> **WRITTEN EXERCISE**
Extract every line of the entries below, unchanged and in order, but omit the pictures.

> **PROVIDED DATA**

** start **

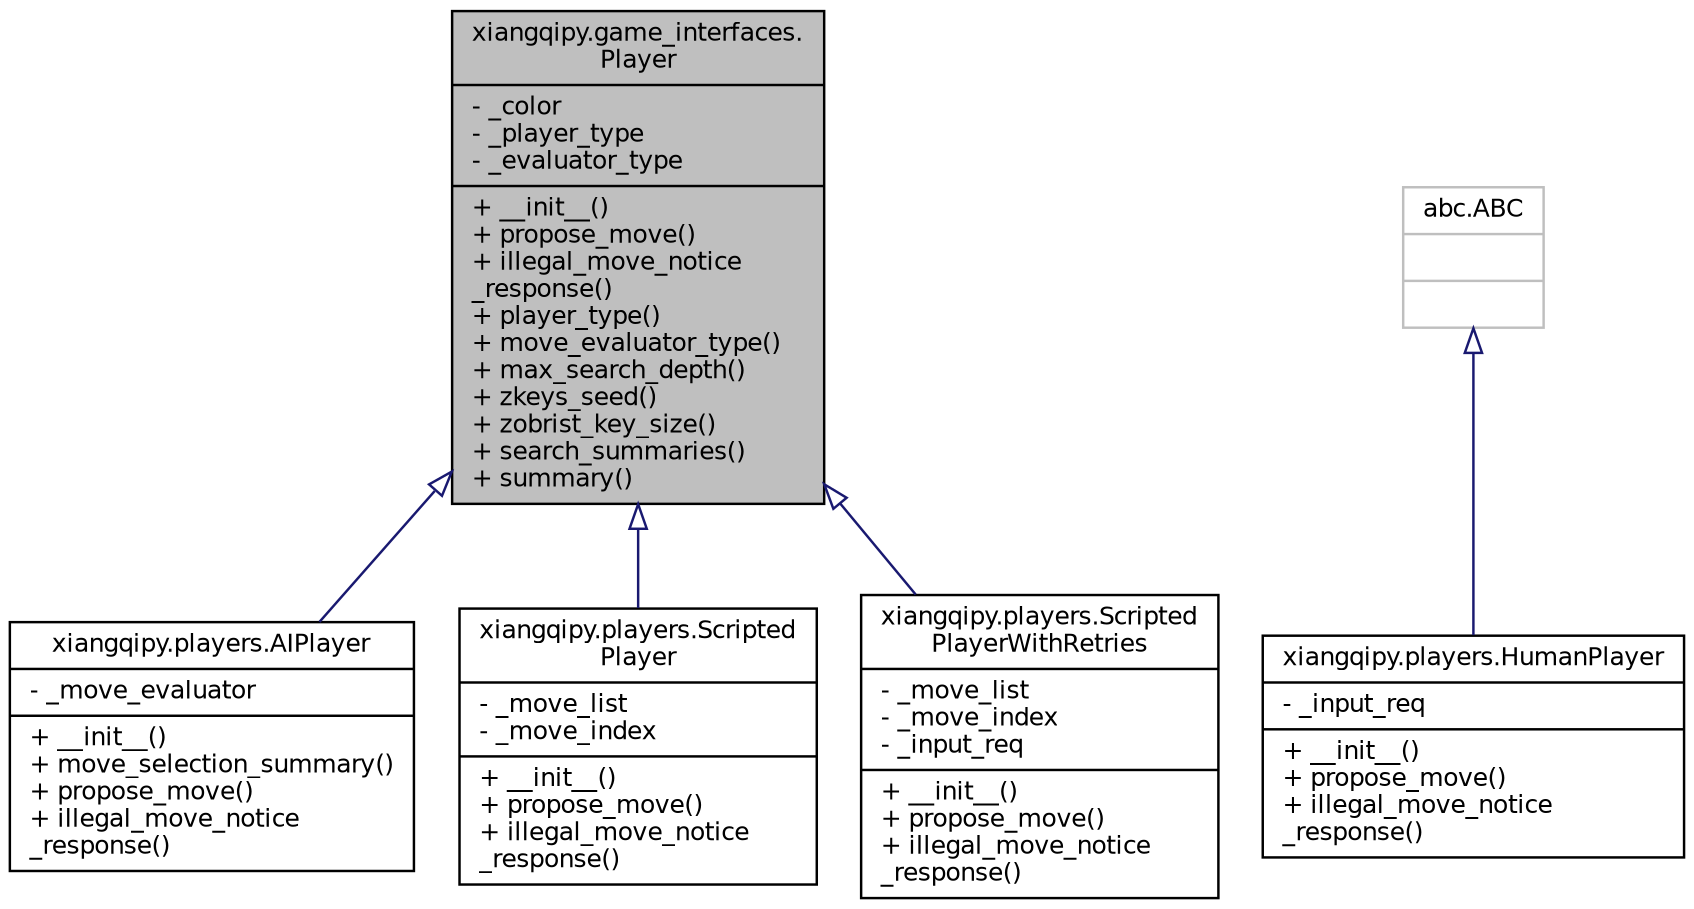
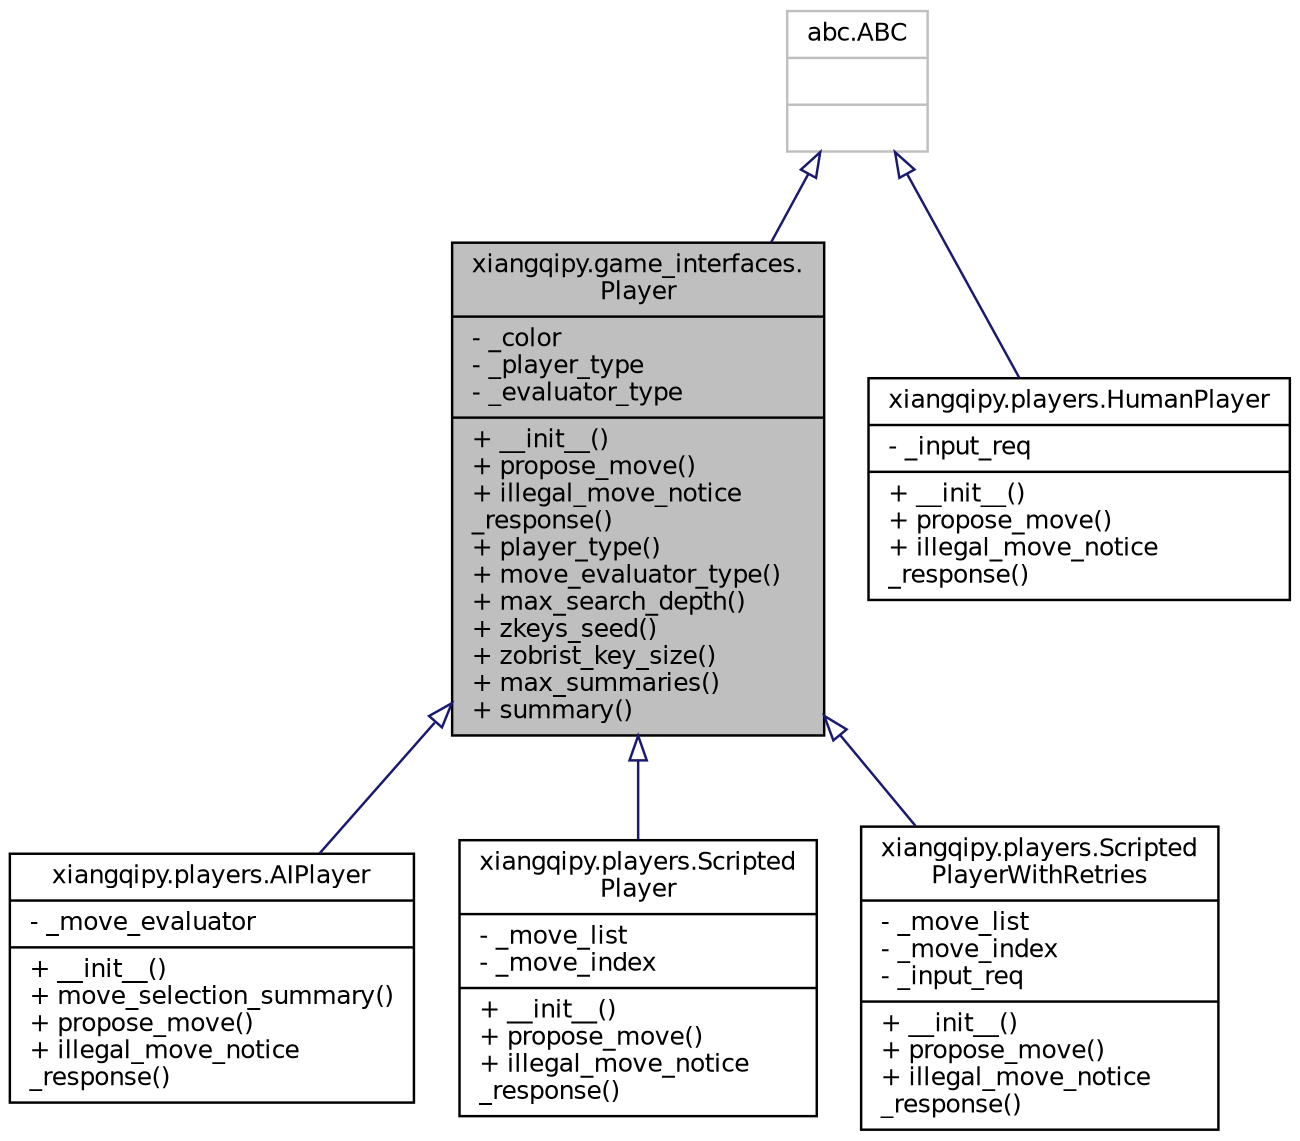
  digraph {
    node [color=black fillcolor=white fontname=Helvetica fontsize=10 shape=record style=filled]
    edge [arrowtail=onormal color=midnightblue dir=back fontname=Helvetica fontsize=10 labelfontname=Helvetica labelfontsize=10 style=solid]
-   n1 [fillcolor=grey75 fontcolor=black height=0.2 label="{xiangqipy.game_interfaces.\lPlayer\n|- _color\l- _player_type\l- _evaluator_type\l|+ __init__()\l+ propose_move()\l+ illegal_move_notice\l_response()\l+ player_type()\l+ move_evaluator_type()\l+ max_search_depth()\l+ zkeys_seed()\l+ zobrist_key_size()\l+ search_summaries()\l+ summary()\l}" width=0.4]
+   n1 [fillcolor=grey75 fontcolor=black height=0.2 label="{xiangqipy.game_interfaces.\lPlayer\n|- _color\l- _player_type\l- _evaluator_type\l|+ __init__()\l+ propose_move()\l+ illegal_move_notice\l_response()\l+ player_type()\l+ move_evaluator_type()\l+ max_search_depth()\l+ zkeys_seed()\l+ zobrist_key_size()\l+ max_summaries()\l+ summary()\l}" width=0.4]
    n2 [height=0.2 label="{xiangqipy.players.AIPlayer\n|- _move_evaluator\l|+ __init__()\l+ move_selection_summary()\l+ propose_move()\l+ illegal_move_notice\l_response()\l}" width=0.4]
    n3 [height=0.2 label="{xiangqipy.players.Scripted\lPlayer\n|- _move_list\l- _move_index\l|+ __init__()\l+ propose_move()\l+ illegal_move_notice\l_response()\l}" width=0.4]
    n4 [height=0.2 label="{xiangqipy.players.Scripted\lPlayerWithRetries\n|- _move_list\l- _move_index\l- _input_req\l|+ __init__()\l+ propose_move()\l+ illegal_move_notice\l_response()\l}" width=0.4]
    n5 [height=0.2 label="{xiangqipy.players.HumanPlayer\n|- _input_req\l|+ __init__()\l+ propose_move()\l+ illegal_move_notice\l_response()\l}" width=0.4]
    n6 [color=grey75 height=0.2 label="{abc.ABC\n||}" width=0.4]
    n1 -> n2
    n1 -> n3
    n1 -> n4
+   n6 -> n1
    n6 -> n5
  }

** end **

> **THE RESPONSE**
  digraph {
    node [color=black fillcolor=white fontname=Helvetica fontsize=10 shape=record style=filled]
    edge [arrowtail=onormal color=midnightblue dir=back fontname=Helvetica fontsize=10 labelfontname=Helvetica labelfontsize=10 style=solid]
-   n1 [fillcolor=grey75 fontcolor=black height=0.2 label="{xiangqipy.game_interfaces.\lPlayer\n|- _color\l- _player_type\l- _evaluator_type\l|+ __init__()\l+ propose_move()\l+ illegal_move_notice\l_response()\l+ player_type()\l+ move_evaluator_type()\l+ max_search_depth()\l+ zkeys_seed()\l+ zobrist_key_size()\l+ search_summaries()\l+ summary()\l}" width=0.4]
+   n1 [fillcolor=grey75 fontcolor=black height=0.2 label="{xiangqipy.game_interfaces.\lPlayer\n|- _color\l- _player_type\l- _evaluator_type\l|+ __init__()\l+ propose_move()\l+ illegal_move_notice\l_response()\l+ player_type()\l+ move_evaluator_type()\l+ max_search_depth()\l+ zkeys_seed()\l+ zobrist_key_size()\l+ max_summaries()\l+ summary()\l}" width=0.4]
    n2 [height=0.2 label="{xiangqipy.players.AIPlayer\n|- _move_evaluator\l|+ __init__()\l+ move_selection_summary()\l+ propose_move()\l+ illegal_move_notice\l_response()\l}" width=0.4]
    n3 [height=0.2 label="{xiangqipy.players.Scripted\lPlayer\n|- _move_list\l- _move_index\l|+ __init__()\l+ propose_move()\l+ illegal_move_notice\l_response()\l}" width=0.4]
    n4 [height=0.2 label="{xiangqipy.players.Scripted\lPlayerWithRetries\n|- _move_list\l- _move_index\l- _input_req\l|+ __init__()\l+ propose_move()\l+ illegal_move_notice\l_response()\l}" width=0.4]
    n5 [height=0.2 label="{xiangqipy.players.HumanPlayer\n|- _input_req\l|+ __init__()\l+ propose_move()\l+ illegal_move_notice\l_response()\l}" width=0.4]
    n6 [color=grey75 height=0.2 label="{abc.ABC\n||}" width=0.4]
    n1 -> n2
    n1 -> n3
    n1 -> n4
+   n6 -> n1
    n6 -> n5
  }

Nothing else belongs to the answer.